Interessant ist für Täter grundsätzlich alles: von Kundendaten bis hin zu geistigem Eigentum.
Hier besteht in vielen Unternehmen noch eine riesige Lücke in der Absicherung und damit Potenzial für Nachbesserungen. Diese reichen von einer besseren Überwachung bestimmter Nutzer- und Dienste-Aktivitäten, bis hin zu Vergabe- und Nutzungsrichtlinien für Administratorberechtigungen.
Schritt 5: Exfiltration
Vielen Kriminellen ist daran gelegen, die erbeuteten Daten zu monetarisieren. Daher müssen sie einen Weg finden, diese unbemerkt auszuleiten. Meist werden Kopien der Daten an einer vom Angreifer gewählten Stelle im Netzwerk „zwischengeparkt“, um sie dann gesammelt abtransportieren zu können. Für die eigentliche Ausleitung bedienen sie sich verschiedener Möglichkeiten, vom Ping Padding, bei dem Daten in Ping-Paketen versteckt werden, über HTTPS- oder DNS-Paketen bis hin zu E-Mails. Oft werden hier riesige Datenmengen übertragen und das braucht seine Zeit.

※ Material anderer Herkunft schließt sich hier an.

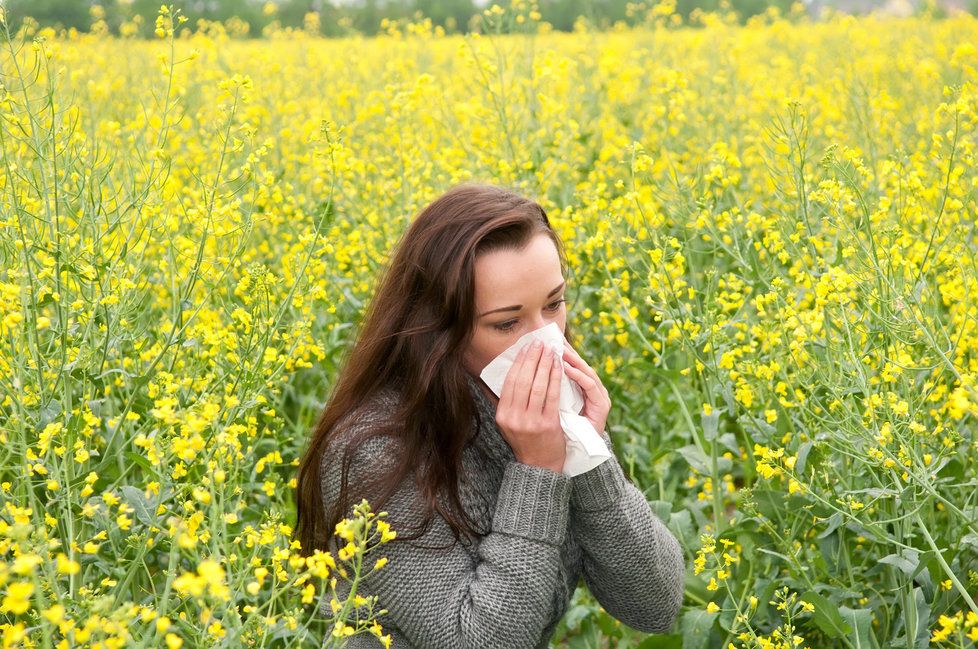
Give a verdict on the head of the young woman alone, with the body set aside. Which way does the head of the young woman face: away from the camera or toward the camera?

Bei der Datenexfiltration hinterlassen Täter meistens Spuren: Kommunikation mit unüblichen IPs oder in einer untypischen Häufigkeit können ein Alarmzeichen sein – wenn die IT-Verantwortlichen es bemerken und entsprechend handeln.
Finale
Ein Angriff kann nach der Ausleitung der gestohlenen Daten vorbei sein und das betroffene Unternehmen bekommt nie mit, dass es ungebetenen Besuch im Netzwerk gab. Das ist beispielsweise bei Industrie- und Wirtschaftsspionen der Fall. In anderen Fällen, mit finanziell motivierten Akteuren, ist die Installation einer Ransomware der finale Schritt – und der ist dazu bestimmt, so sichtbar wie möglich zu sein. Alle Daten werden in kürzester Zeit verschlüsselt. Der schwarze Desktop-Hintergrund auf allen Arbeitsplatzrechnern, mit dem mittig eingeblendeten Erpresserschreiben, ist letztendlich der finale Stoß.

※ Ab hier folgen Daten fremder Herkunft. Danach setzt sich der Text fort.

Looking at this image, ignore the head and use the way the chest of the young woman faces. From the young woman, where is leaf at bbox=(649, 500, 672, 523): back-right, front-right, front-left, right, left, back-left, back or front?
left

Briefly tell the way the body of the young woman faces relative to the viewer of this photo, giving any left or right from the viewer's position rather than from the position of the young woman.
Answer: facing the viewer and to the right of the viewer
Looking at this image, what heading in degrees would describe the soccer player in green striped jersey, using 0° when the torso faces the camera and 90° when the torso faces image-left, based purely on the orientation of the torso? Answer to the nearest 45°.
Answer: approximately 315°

Ebenso ist folgendes Szenario heute gang und gäbe: Die Daten werden ausgeleitet und im Netzwerkmit einer Ransomware verschlüsselt. Wer nicht zahlt, muss damit rechnen, dass die Daten geleakt werden, was mit hoher Wahrscheinlichkeit so oder so passieren wird.
Im schlimmsten Fall merken Unternehmen und IT-Teams erst an diesem Punkt, dass etwas Grundsätzliches schiefgegangen ist und dass sie nun ein ausgewachsenes Problem haben. Zu diesem Zeitpunkt befinden wir uns allerdings am Ende der Killchain.
IT-Sicherheit in die Hände von Experten geben
Für den Notfall können Unternehmen vorsorgen, indem sie so früh wie möglich eine Kooperation mit einem auf IT-Sicherheit spezialisierten Dienstleister auf den Weg bringen. Falls ein Sicherheitsvorfall eintritt, sind im Bedarfsfall binnen Stunden Spezialisten vor Ort, die das Netzwerk kennen und die wissen, was zu tun ist. Diese Vorbereitung spart im Notfall wertvolle Zeit. Bereits im Vorfeld entstehen in Kooperation mit Fachleuten Notfallpläne, welche die Schäden im Worst Case minimieren und die Handlungsfähigkeit des Unternehmens sicherstellen. Das kann zum Beispiel in Form eines entsprechenden Incident Response Retainers sein. Die Vorteile liegen auf der Hand: Die Kosten sind kalkulierbar, und im Notfall steht ein Expertenteam sofort bereit.
Generell gilt: Wer von außen einen Blick auf bestehende Strukturen wirft, sieht dort Probleme, die von innen heraus nicht auffallen. Diese „Betriebsblindheit“ ist normal und lässt sich mit diesem unabhängigen Blick eliminieren. Schwierigkeiten lassen sich in vielen Fällen schnell und einfach, vor allem aber mit bestehenden Mitteln, lösen.
Bewährt hat sich in vielen Unternehmen die langfristige Zusammenarbeit mit einem Dienstleister, der ausschließlich auf IT-Sicherheit spezialisiert ist. Mit so einer Partnerschaft investieren Firmen nachhaltig in ihre IT-Sicherheit und die Kosten dafür machen sich bereits nach einem verhinderten Incident bezahlt.